If you’re watching the NFL Scouting Combine and wondering if that burgeoning crush you’re developing is a player who fits the Buffalo Bills’ archetypes, then this series is written especially for you. This series will examine the Bills’ combine measurables by position during the McBeane Era. Previously, we laid out the format and the statistical composition, and you can find that here as introduction to the IOL chart. For the rest of the series, there will be less of the math class talk, and a little more description of the types of players who exemplify those traits.


The chart below details the average scores for that year’s group of rostered players. “Rostered” is important because these are not just drafted players, but the accumulation of all the players who spend time on the roster, regardless of acquisition method. The combine columns are items you are already familiar with if you clicked on this article, and the last column you likely already know too, Relative Athletic Score (RAS). RAS was created by Kent Lee Platte (@MathBomb on Twitter), and it combines a player’s combine results and uses position-specific formulas to convert them into a score that can be compared between athletes. RAS uses a scale of 1-10, and a score of 10 is considered perfect.

The Range lines are the far extremes, plus or minus, that the Bills have rostered. For LBs, the historical averages for their height and weight are 73.56″ (6’1.5″) and 234.6 lbs respectively. The highest RAS any Bills’ linebacker has scored is unsurprisingly…Julian Stanford at 9.81. At first blush. we would all assume it’s Tremaine Edmunds, and his RAS was just a shade lower at 9.74, but RAS isn’t about a player’s football IQ, it’s about how athletic a player is.  You get the idea.

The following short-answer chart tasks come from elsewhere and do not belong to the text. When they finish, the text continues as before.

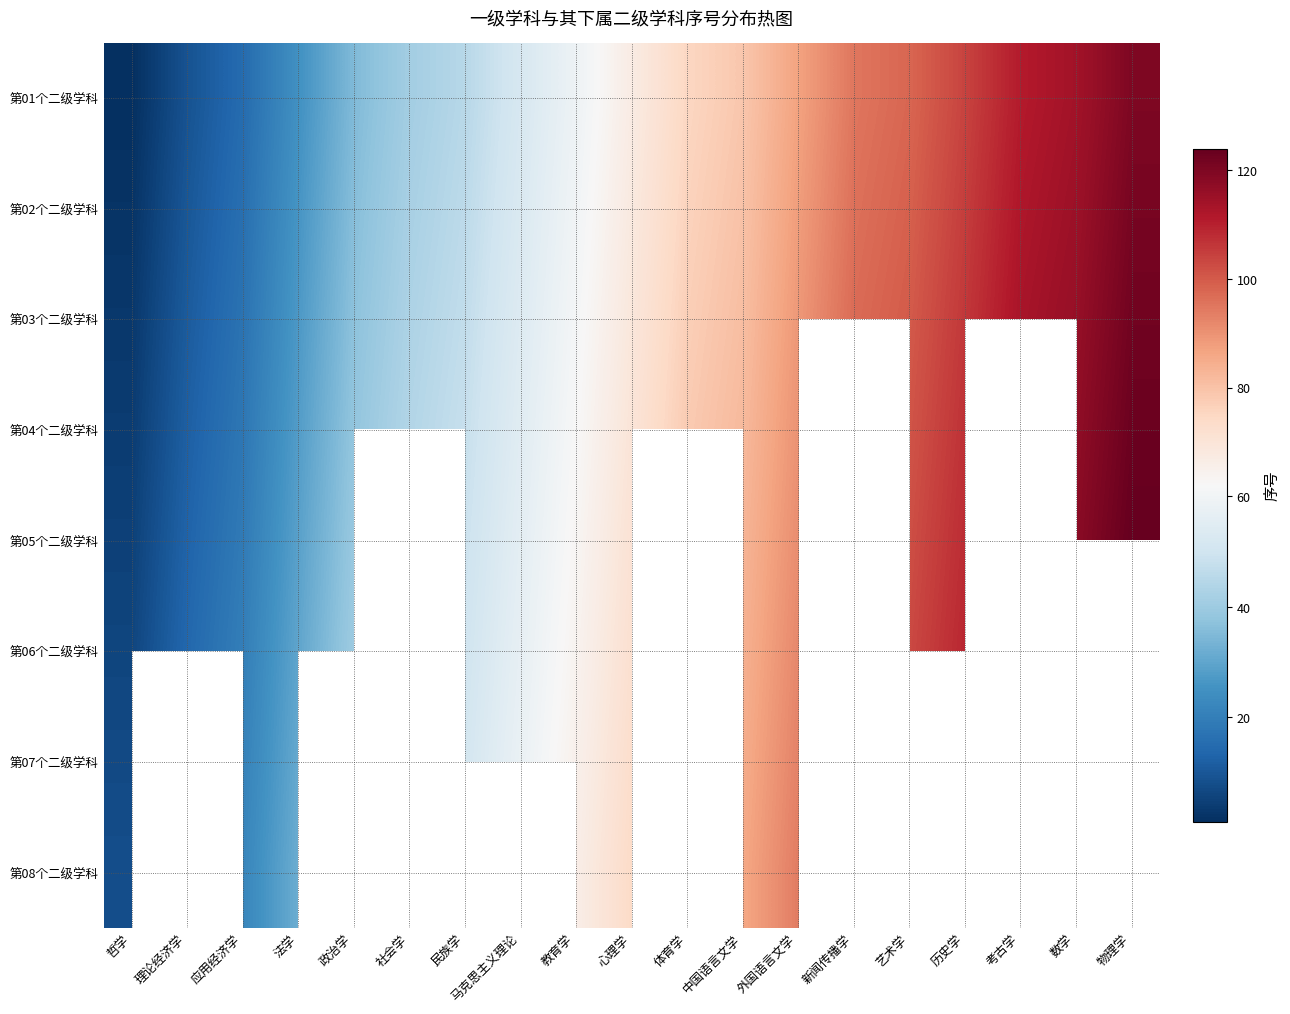

What is the difference between the maximum and minimum values in the 第01个二级学科 series?

119.0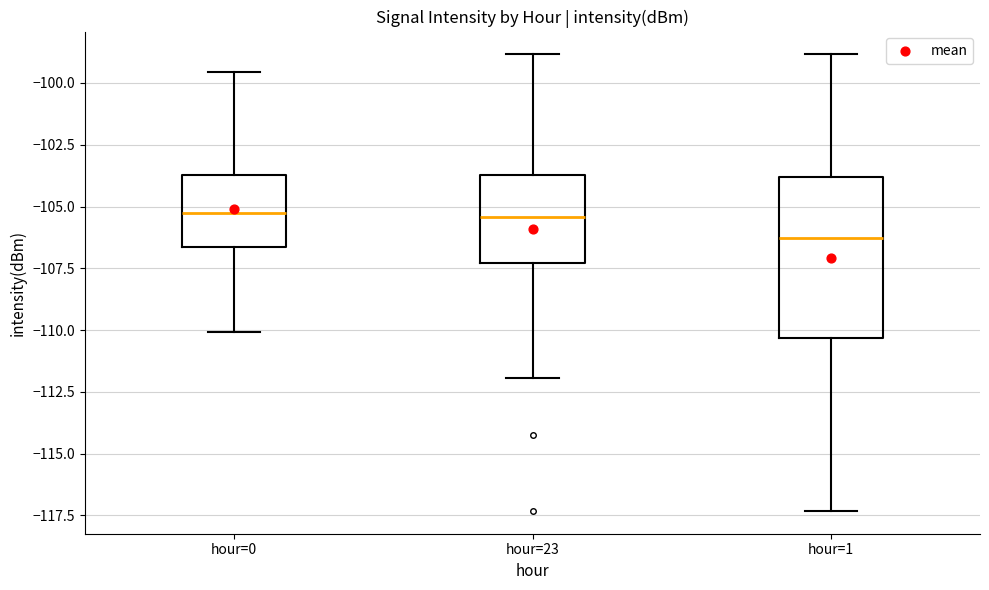

Which box's median line is the lowest?

hour=1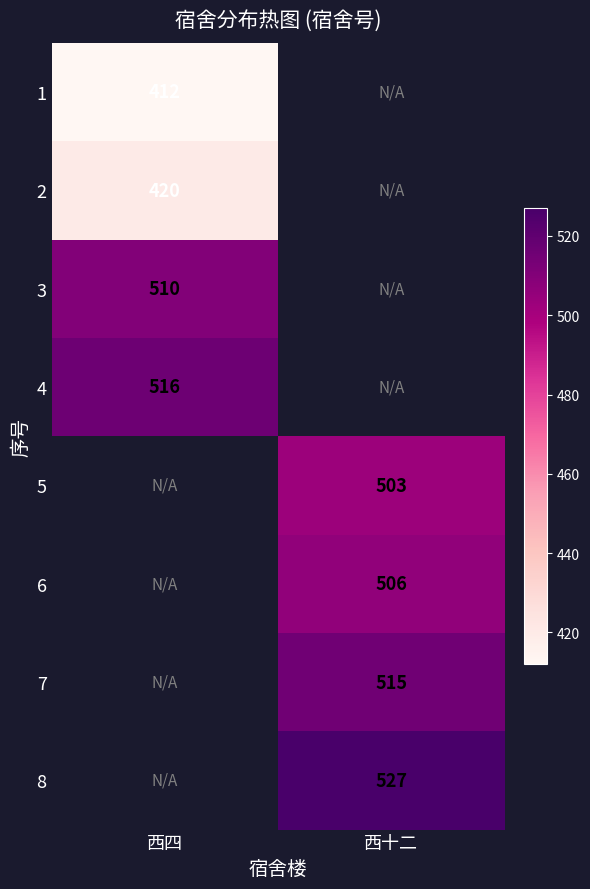

True or false: 5 has a value of 503 at 西十二.

True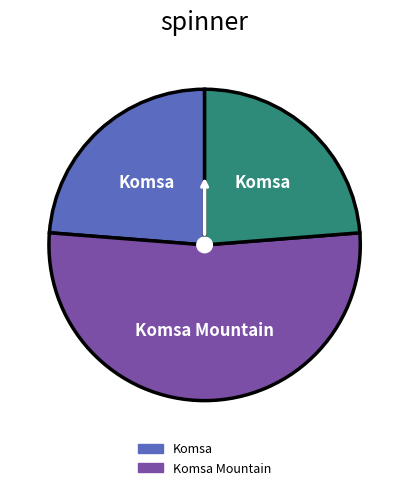

Is there a majority slice in this chart?

Yes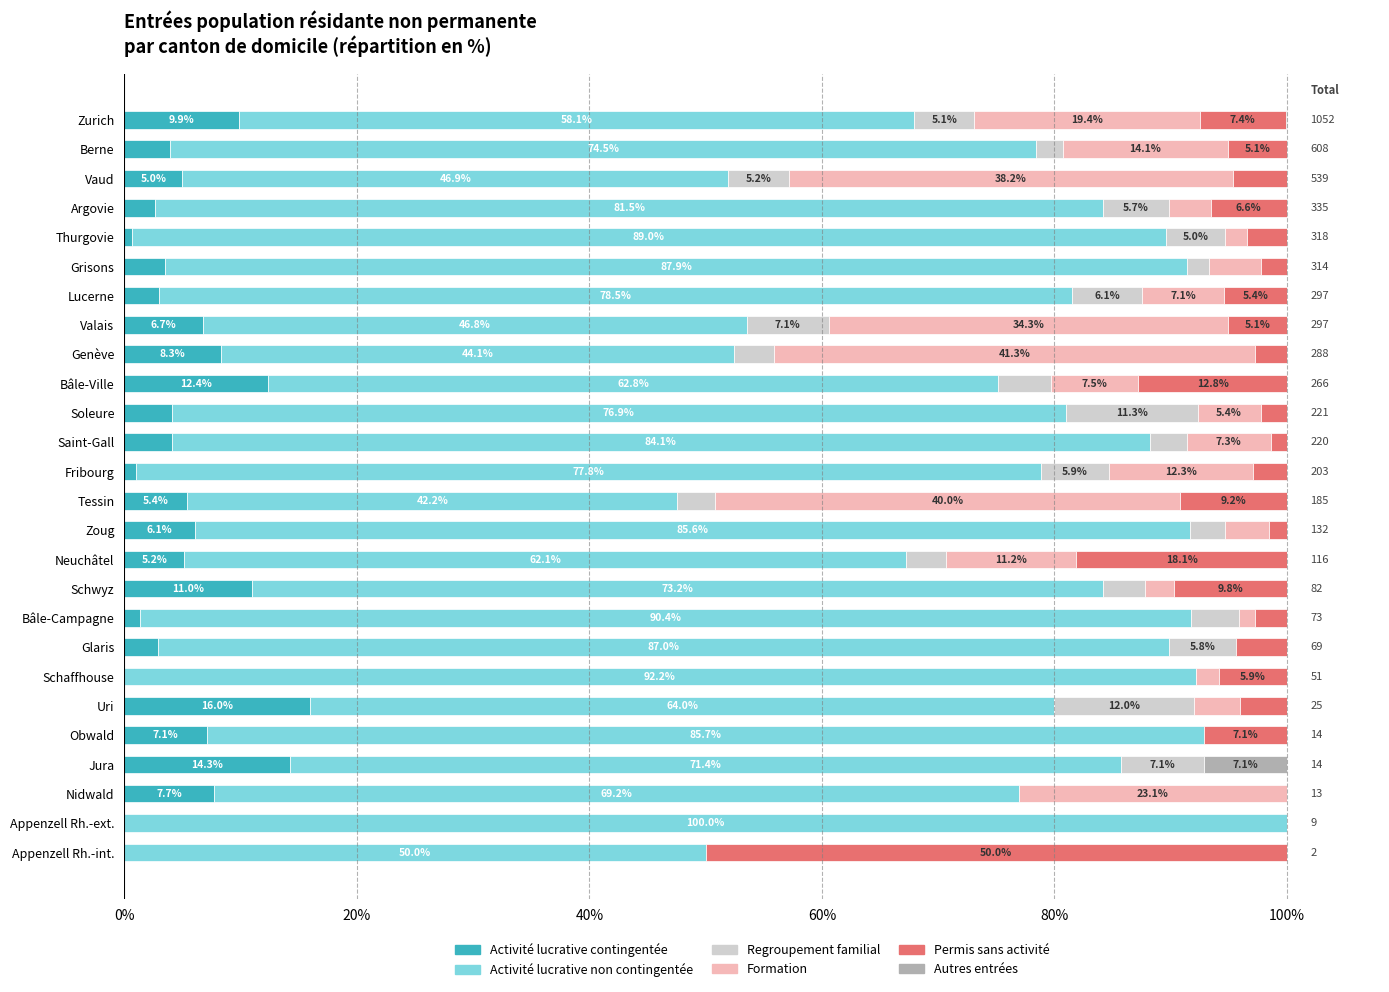

What is the highest value of the Activité lucrative contingentée series?

16.0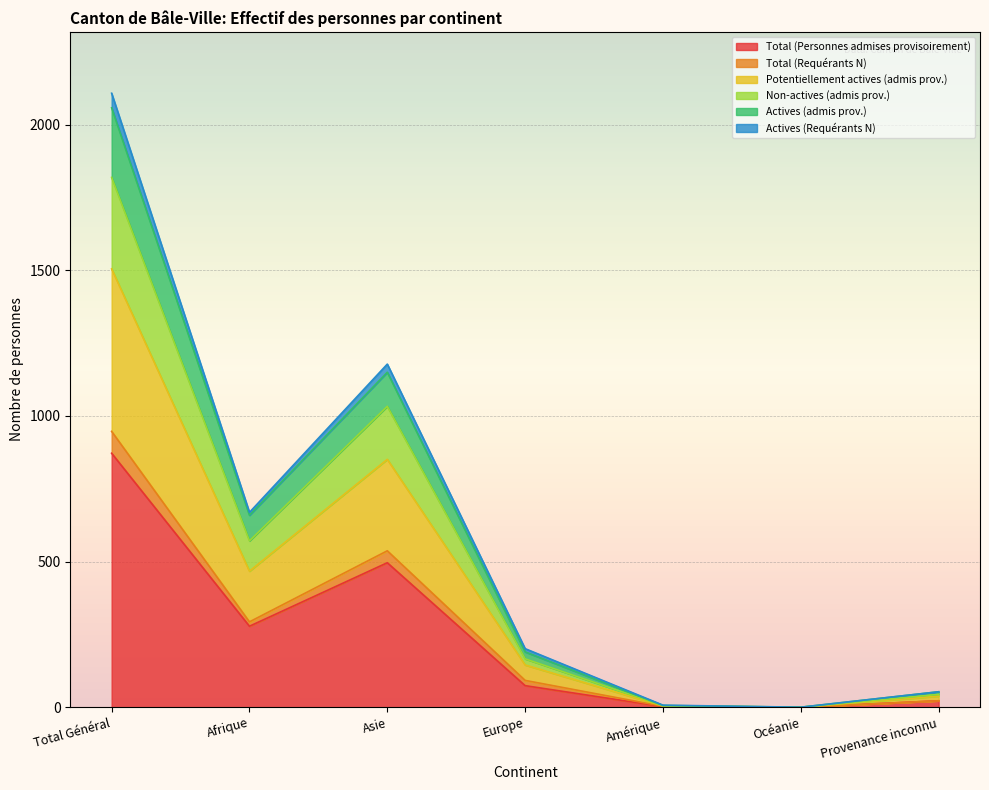

The Total (Personnes admises provisoirement) series shows -583 at Océanie. True or false?

False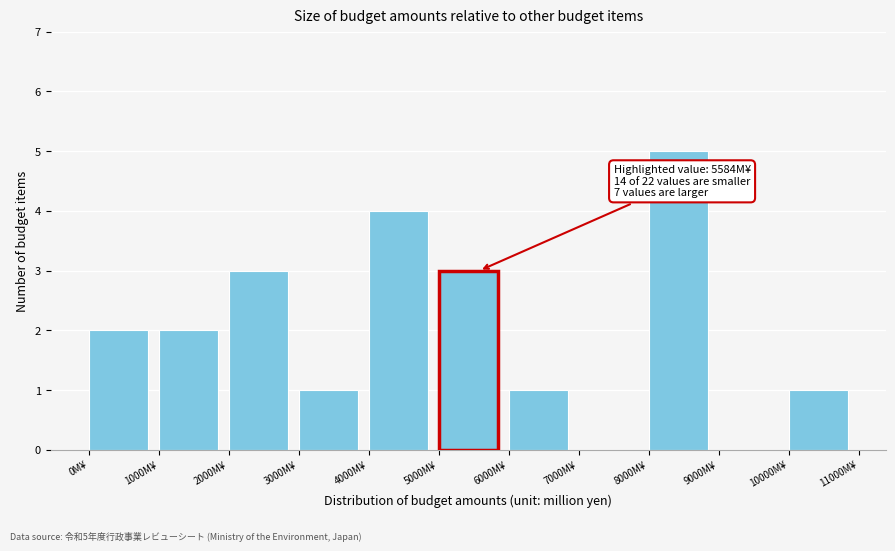

Which range on the x-axis has the tallest bar?

8000 to 9000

The “SD” lines might be strange if you’re unfamiliar with standard deviation and/or didn’t read the first article, but the link above will get you there.

The LB Chart

To offer an idea of what some of the outliers look like, here the far ends of of some key LB measurables:

  • 3 Cone: Fastest, Stanford, 6.59; Slowest, Tanner Vallejo, 7.80
  • 20 Yd Shuttle: Fastest, Baylon Spector, 4.18; Slowest, Deon Lacy, 4.68
  • Vertical: Highest, Stanford, 42.5; Lowest, Joe Giles-Harris, 29.5

One of the players who most typifies the Bills’ archetypes is Matt Milano. While slightly higher in a couple of explosive metrics, Milano is right in line with many of the physical traits of Bills’ LBs.

  • LBS: 223
  • Height: 73″
  • Arm Length: 32.00
  • Hand Size:9.375
  • 40: 4.67
  • 10 Yd Split: 1.65
  • Vertical: 35
  • Broad: 126
  • 3 Cone:
  • 20 Yd Shuttle:
  • Bench Press: 24
  • RAS: 6.95

RAS for the Composite

The caveat remains throughout this series that prospects who are outside of the Bills’ athletic profile are not automatically expunged from the draft board. In fact, it might even be more telling when a player who doesn’t fit the profile is drafted because it means they like other aspects of the player’s game to move forward with acquiring him despite the fact that he didn’t fit what they usually look for.